Zoals het College al eerder heeft overwogen (zie uitspraak in de zaak 04/812 van 16 september 2005) is het de verantwoordelijkheid van de appellante, als aanvrager van de subsidie, om zijn aanvraag tijdig in te dienen. Appellante zal in een geval als het onderhavige aannemelijk moeten maken dat verweerder haar aanvraag tijdig, en in dit geval dus vóór 11 juni 2007, heeft ontvangen.

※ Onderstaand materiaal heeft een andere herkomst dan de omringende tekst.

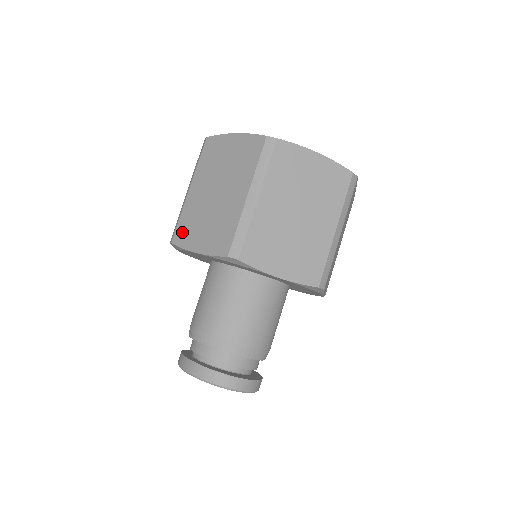
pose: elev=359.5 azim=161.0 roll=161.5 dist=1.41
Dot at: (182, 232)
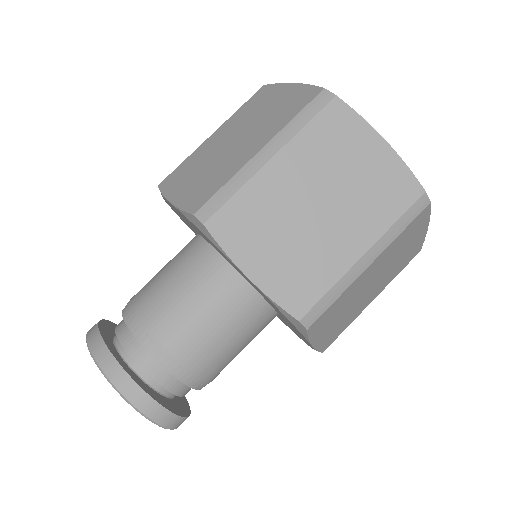
Dot at: (233, 223)
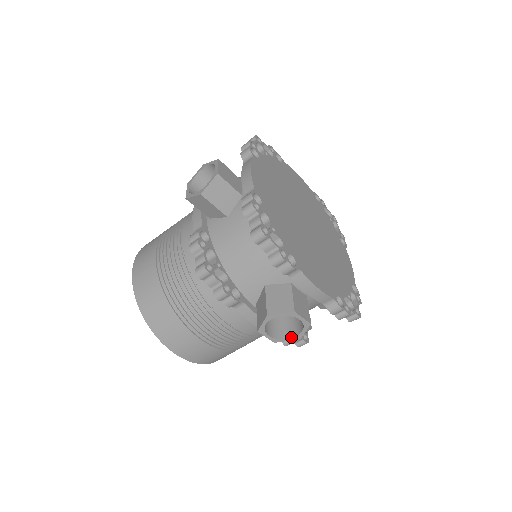
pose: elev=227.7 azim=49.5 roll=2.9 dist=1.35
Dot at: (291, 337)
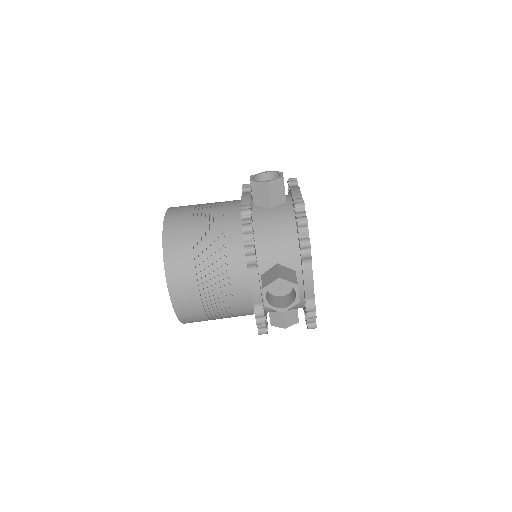
Dot at: (279, 307)
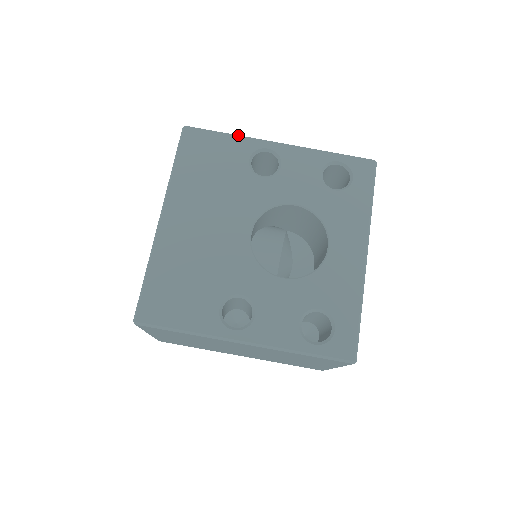
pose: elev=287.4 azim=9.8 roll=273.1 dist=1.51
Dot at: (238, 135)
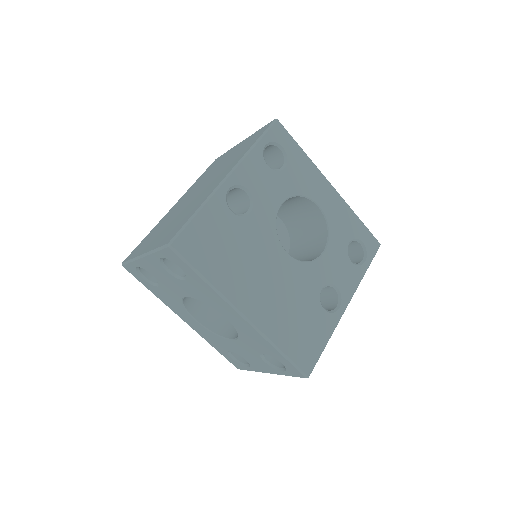
Dot at: (203, 203)
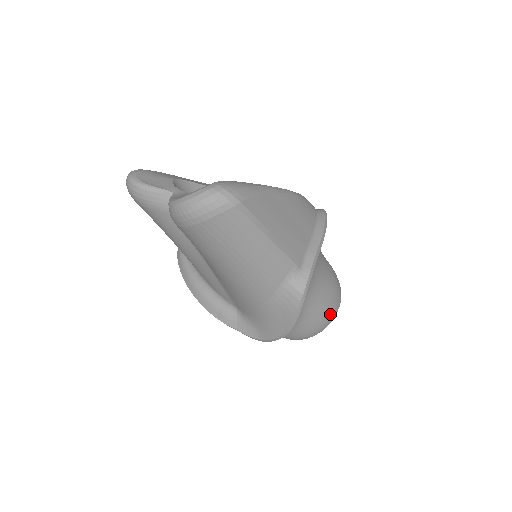
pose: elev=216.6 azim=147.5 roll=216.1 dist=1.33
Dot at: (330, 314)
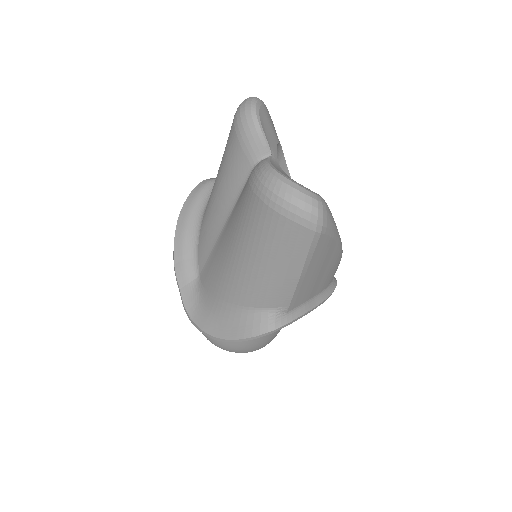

Met de enkele mededeling dat de opgave op of rond 10 mei 2007 ter post is bezorgd is appellant daarin niet geslaagd. Het College neemt hierbij in aanmerking dat verweerders gemachtigde ter zitting heeft verklaard dat niet gebleken is dat zich op of vlak na 10 mei 2007 problemen hebben voorgedaan met de ontvangst en/of verwerking van poststukken bij verweerder.
Het College gaat er onder deze omstandigheden van uit dat de Gecombineerde opgave niet eerder dan op 30 juli 2007 door verweerder is ontvangen.
5.2 Verweerder is ingevolge artikel 21, eerste lid, van Verordening (EG) nr. 796/2004 gehouden een verzamelaanvraag die hem bereikt na 25 dagen, te rekenen vanaf 15 mei 2007, af te wijzen. Dit is slechts anders indien er sprake is van overmacht.
Afgezien van de vraag of appellant heeft voldaan aan de in artikel 72 van Verordening (EG) nr. 796/2004 omschreven verplichting om het intreden van overmacht binnen 10 werkdagen schriftelijk aan verweerder te melden, levert de door appellante aangevoerde omstandigheid geen overmacht op. Hiertoe overweegt het College als volgt.
Volgens vaste rechtspraak van het Hof van Justitie (zie onder meer het arrest van 11 juli 2002, Käserei Champignon Hoffmeister GMBh & Co, C-210/00, punt 79) moet het begrip overmacht inzake landbouwverordeningen aldus worden uitgelegd, dat het inhoudt dat zich abnormale en onvoorziene omstandigheden hebben voorgedaan, die vreemd zijn aan degene die zich erop beroept en waarvan de gevolgen, in weerwil van alle mogelijke voorzorgen niet hadden kunnen worden vermeden. Het ligt in beginsel op de weg van appellant om te bewijzen dat zich een dergelijke situatie voordoet.
Vooropgesteld moet worden dat het verzenden van de aanvraag per post en het niet aangetekend verzenden van de aanvraag is een keuze van appellant, voor welke keuze hij ook de verantwoordelijkheid draagt. Een onvolkomenheid in de postbezorging – die incidenteel voorkomt – kan niet beschouwd worden als een omstandigheid die vreemd is aan degene die van de post gebruik maakt. Een dergelijke omstandigheid levert dan ook geen overmacht op.
5.3 Het beroep dient gelet op het voorgaande ongegrond te worden verklaard.
Het College acht geen termen aanwezig voor een proceskostenvergoeding met toepassing van artikel 8:75 van de Algemene wet bestuursrecht.